Negli ultimi due anni le batterie al sodio sono diventate una delle tecnologie più chiacchierate nel settore dell’accumulo energetico, complice la promessa di costi più bassi, maggiore sicurezza e una minore dipendenza da minerali critici come litio, cobalto e nichel.

Non stupisce quindi che molti appassionati di mobilità elettrica si chiedano se la prossima generazione di e-bike possa abbandonare del tutto il litio. La risposta breve è: forse, un giorno. Ma probabilmente non a breve. Vediamo di capirci qualcosa.

Segui TuttoTech.net su Google Discover

I vantaggi ci sono, ma la densità energetica frena tutto

Le batterie al sodio offrono diversi vantaggi concreti visto che il sodio è uno degli elementi più abbondanti sulla Terra, il che lo rende decisamente più economico e semplice da reperire rispetto al litio.

Molte chimiche al sodio vantano inoltre un’eccellente stabilità termica, riducendo il rischio di fenomeni di fuga termica, oltre a offrire un ciclo di vita che può estendersi fino a diverse migliaia di cicli di ricarica. Tendono anche a comportarsi meglio delle batterie al litio ferro fosfato (LFP) alle basse temperature.

C’è però un limite importante che continua a frenarne l’adozione sulle e-bike: la densità energetica. Le celle sodio-ione commerciali disponibili oggi immagazzinano generalmente tra 140 e 180 Wh/kg, con alcuni progetti di nuova generazione che puntano ad avvicinarsi ai 200 Wh/kg. Un valore comunque ben distante dai 200-280 Wh/kg tipici delle celle agli ioni di litio utilizzate sulle biciclette elettriche.

Il risultato finale dunque è che a parità di capacità, un pacco batteria al sodio pesa sensibilmente di più e questo è un compromesso difficile da accettare per dispositivi di micromobilità, ma li rende invece più adatti a veicoli di dimensioni maggiori o a ruoli di accumulo stazionario.

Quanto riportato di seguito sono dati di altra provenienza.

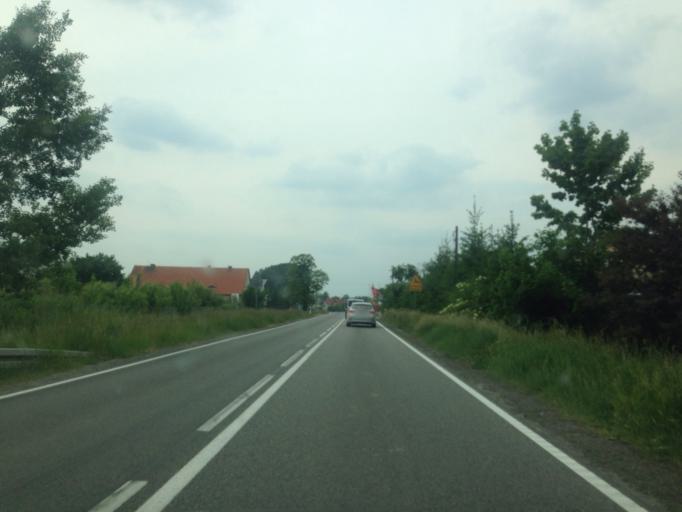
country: PL
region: Kujawsko-Pomorskie
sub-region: Powiat grudziadzki
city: Rogozno
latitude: 53.5021
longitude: 18.8685
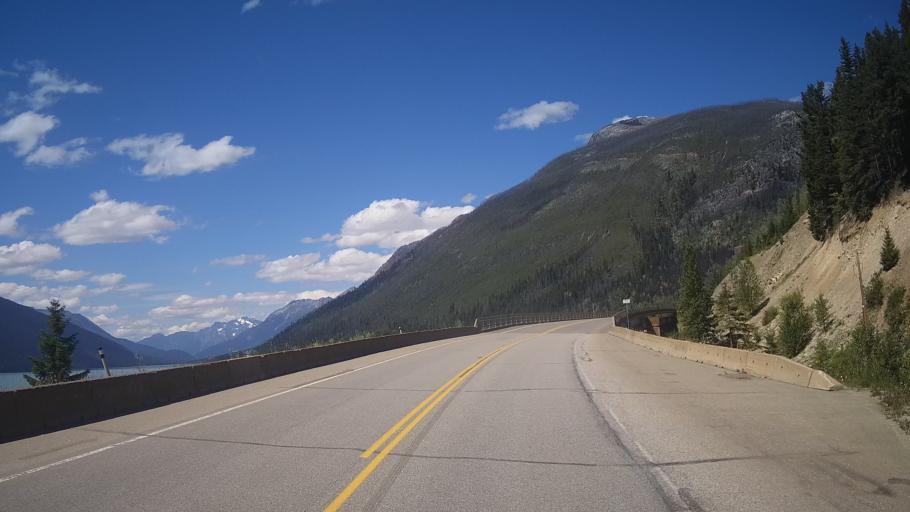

Come spiegano i ricercatori, per ora non è tanto il peso quanto il volume a rendere complicata l’integrazione delle batterie al sodio nelle e-bike, ma entrambi i fattori pesano.

Per fare un esempio, su una e-bike da 25 kg, aggiungere uno o due chilogrammi in più alla batteria non è un dettaglio trascurabilo ma il problema è che la batteria dovrebbe essere molto più grande per ottenere la stessa autonomia, rendendo più difficile nasconderla nei tubi del telaio e riportando potenzialmente le e-bike a batterie voluminose montate su portapacchi, più comuni un decennio fa.

Oggi i ciclisti apprezzano pacchi batteria leggeri e compatti, capaci di massimizzare l’autonomia senza rendere la bici ingombrante, e i produttori hanno passato anni a perfezionare i design dei telai attorno alle attuali batterie al litio, come dimostra anche il lavoro fatto su modelli recenti pensati apposta per bilanciare peso e posizione della batteria sul telaio.

verve pantera guida

Moto e scooter elettrici sono i candidati più interessanti

Tutt’altro discorso vale invece per moto elettriche e scooter ad alte prestazioni che montano spesso pacchi batteria che vanno dai 5 kWh a oltre 10 kWh.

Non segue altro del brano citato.